[Problem]
Transcribe each line below without altering anything.

[Stored data]
--

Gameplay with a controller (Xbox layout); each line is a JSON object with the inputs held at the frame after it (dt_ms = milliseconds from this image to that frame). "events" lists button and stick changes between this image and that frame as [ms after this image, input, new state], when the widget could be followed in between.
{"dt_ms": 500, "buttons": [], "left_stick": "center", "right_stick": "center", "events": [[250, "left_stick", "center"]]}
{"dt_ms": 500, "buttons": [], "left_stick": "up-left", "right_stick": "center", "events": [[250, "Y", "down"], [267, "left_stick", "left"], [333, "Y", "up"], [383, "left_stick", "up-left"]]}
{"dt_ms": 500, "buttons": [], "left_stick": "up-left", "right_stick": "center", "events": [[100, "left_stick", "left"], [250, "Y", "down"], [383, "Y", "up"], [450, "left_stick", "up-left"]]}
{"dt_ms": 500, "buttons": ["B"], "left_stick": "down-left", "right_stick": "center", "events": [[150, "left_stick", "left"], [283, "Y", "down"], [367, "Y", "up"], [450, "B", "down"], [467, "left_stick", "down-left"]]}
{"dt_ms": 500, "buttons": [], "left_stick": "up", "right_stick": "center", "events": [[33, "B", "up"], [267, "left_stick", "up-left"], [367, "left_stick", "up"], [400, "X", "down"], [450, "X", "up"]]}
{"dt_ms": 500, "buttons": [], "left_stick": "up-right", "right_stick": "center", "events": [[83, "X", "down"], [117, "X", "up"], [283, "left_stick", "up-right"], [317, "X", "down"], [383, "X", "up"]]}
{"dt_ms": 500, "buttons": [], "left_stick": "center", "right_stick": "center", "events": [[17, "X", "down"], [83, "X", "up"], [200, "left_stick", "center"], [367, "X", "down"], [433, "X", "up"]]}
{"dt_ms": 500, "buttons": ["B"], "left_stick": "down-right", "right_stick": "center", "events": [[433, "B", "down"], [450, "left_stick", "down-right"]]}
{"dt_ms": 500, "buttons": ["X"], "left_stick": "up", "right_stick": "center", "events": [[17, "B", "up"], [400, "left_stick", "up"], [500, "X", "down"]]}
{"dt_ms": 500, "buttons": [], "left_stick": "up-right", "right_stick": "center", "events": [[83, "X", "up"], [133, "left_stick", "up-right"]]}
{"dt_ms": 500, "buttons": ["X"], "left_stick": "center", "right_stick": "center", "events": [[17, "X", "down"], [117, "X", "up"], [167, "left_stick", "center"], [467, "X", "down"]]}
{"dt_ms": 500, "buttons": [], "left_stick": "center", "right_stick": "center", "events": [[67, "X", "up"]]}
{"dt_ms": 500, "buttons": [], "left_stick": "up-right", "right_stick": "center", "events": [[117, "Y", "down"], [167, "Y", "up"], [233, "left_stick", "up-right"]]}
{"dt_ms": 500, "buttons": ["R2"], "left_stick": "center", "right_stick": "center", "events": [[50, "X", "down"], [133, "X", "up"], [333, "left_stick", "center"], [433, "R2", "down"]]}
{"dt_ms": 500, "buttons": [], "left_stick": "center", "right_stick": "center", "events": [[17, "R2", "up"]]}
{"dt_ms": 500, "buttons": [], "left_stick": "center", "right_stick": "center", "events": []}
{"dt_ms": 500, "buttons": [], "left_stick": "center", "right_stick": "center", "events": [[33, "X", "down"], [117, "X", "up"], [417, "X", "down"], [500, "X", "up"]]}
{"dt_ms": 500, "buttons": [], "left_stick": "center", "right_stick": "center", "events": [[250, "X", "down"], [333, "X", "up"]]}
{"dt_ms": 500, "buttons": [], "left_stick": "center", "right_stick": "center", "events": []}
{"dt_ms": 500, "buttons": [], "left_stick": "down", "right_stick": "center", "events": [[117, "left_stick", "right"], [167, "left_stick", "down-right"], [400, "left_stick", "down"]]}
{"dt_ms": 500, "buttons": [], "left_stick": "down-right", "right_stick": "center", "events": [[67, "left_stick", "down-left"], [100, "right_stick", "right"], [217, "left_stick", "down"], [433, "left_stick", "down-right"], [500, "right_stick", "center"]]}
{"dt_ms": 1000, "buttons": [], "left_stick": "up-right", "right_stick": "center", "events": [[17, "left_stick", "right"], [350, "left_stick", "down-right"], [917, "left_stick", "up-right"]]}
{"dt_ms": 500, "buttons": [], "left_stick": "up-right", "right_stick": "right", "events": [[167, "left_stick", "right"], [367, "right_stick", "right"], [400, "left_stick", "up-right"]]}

--

[Response to the task]
Gameplay with a controller (Xbox layout); each line is a JSON object with the inputs held at the frame after it (dt_ms = milliseconds from this image to that frame). "events" lists button and stick changes between this image and that frame as [ms after this image, input, new state], when the widget could be followed in between.
{"dt_ms": 500, "buttons": [], "left_stick": "center", "right_stick": "center", "events": [[250, "left_stick", "center"]]}
{"dt_ms": 500, "buttons": [], "left_stick": "up-left", "right_stick": "center", "events": [[250, "Y", "down"], [267, "left_stick", "left"], [333, "Y", "up"], [383, "left_stick", "up-left"]]}
{"dt_ms": 500, "buttons": [], "left_stick": "up-left", "right_stick": "center", "events": [[100, "left_stick", "left"], [250, "Y", "down"], [383, "Y", "up"], [450, "left_stick", "up-left"]]}
{"dt_ms": 500, "buttons": ["B"], "left_stick": "down-left", "right_stick": "center", "events": [[150, "left_stick", "left"], [283, "Y", "down"], [367, "Y", "up"], [450, "B", "down"], [467, "left_stick", "down-left"]]}
{"dt_ms": 500, "buttons": [], "left_stick": "up", "right_stick": "center", "events": [[33, "B", "up"], [267, "left_stick", "up-left"], [367, "left_stick", "up"], [400, "X", "down"], [450, "X", "up"]]}
{"dt_ms": 500, "buttons": [], "left_stick": "up-right", "right_stick": "center", "events": [[83, "X", "down"], [117, "X", "up"], [283, "left_stick", "up-right"], [317, "X", "down"], [383, "X", "up"]]}
{"dt_ms": 500, "buttons": [], "left_stick": "center", "right_stick": "center", "events": [[17, "X", "down"], [83, "X", "up"], [200, "left_stick", "center"], [367, "X", "down"], [433, "X", "up"]]}
{"dt_ms": 500, "buttons": ["B"], "left_stick": "down-right", "right_stick": "center", "events": [[433, "B", "down"], [450, "left_stick", "down-right"]]}
{"dt_ms": 500, "buttons": ["X"], "left_stick": "up", "right_stick": "center", "events": [[17, "B", "up"], [400, "left_stick", "up"], [500, "X", "down"]]}
{"dt_ms": 500, "buttons": [], "left_stick": "up-right", "right_stick": "center", "events": [[83, "X", "up"], [133, "left_stick", "up-right"]]}
{"dt_ms": 500, "buttons": ["X"], "left_stick": "center", "right_stick": "center", "events": [[17, "X", "down"], [117, "X", "up"], [167, "left_stick", "center"], [467, "X", "down"]]}
{"dt_ms": 500, "buttons": [], "left_stick": "center", "right_stick": "center", "events": [[67, "X", "up"]]}
{"dt_ms": 500, "buttons": [], "left_stick": "up-right", "right_stick": "center", "events": [[117, "Y", "down"], [167, "Y", "up"], [233, "left_stick", "up-right"]]}
{"dt_ms": 500, "buttons": ["R2"], "left_stick": "center", "right_stick": "center", "events": [[50, "X", "down"], [133, "X", "up"], [333, "left_stick", "center"], [433, "R2", "down"]]}
{"dt_ms": 500, "buttons": [], "left_stick": "center", "right_stick": "center", "events": [[17, "R2", "up"]]}
{"dt_ms": 500, "buttons": [], "left_stick": "center", "right_stick": "center", "events": []}
{"dt_ms": 500, "buttons": [], "left_stick": "center", "right_stick": "center", "events": [[33, "X", "down"], [117, "X", "up"], [417, "X", "down"], [500, "X", "up"]]}
{"dt_ms": 500, "buttons": [], "left_stick": "center", "right_stick": "center", "events": [[250, "X", "down"], [333, "X", "up"]]}
{"dt_ms": 500, "buttons": [], "left_stick": "center", "right_stick": "center", "events": []}
{"dt_ms": 500, "buttons": [], "left_stick": "down", "right_stick": "center", "events": [[117, "left_stick", "right"], [167, "left_stick", "down-right"], [400, "left_stick", "down"]]}
{"dt_ms": 500, "buttons": [], "left_stick": "down-right", "right_stick": "center", "events": [[67, "left_stick", "down-left"], [100, "right_stick", "right"], [217, "left_stick", "down"], [433, "left_stick", "down-right"], [500, "right_stick", "center"]]}
{"dt_ms": 1000, "buttons": [], "left_stick": "up-right", "right_stick": "center", "events": [[17, "left_stick", "right"], [350, "left_stick", "down-right"], [917, "left_stick", "up-right"]]}
{"dt_ms": 500, "buttons": [], "left_stick": "up-right", "right_stick": "right", "events": [[167, "left_stick", "right"], [367, "right_stick", "right"], [400, "left_stick", "up-right"]]}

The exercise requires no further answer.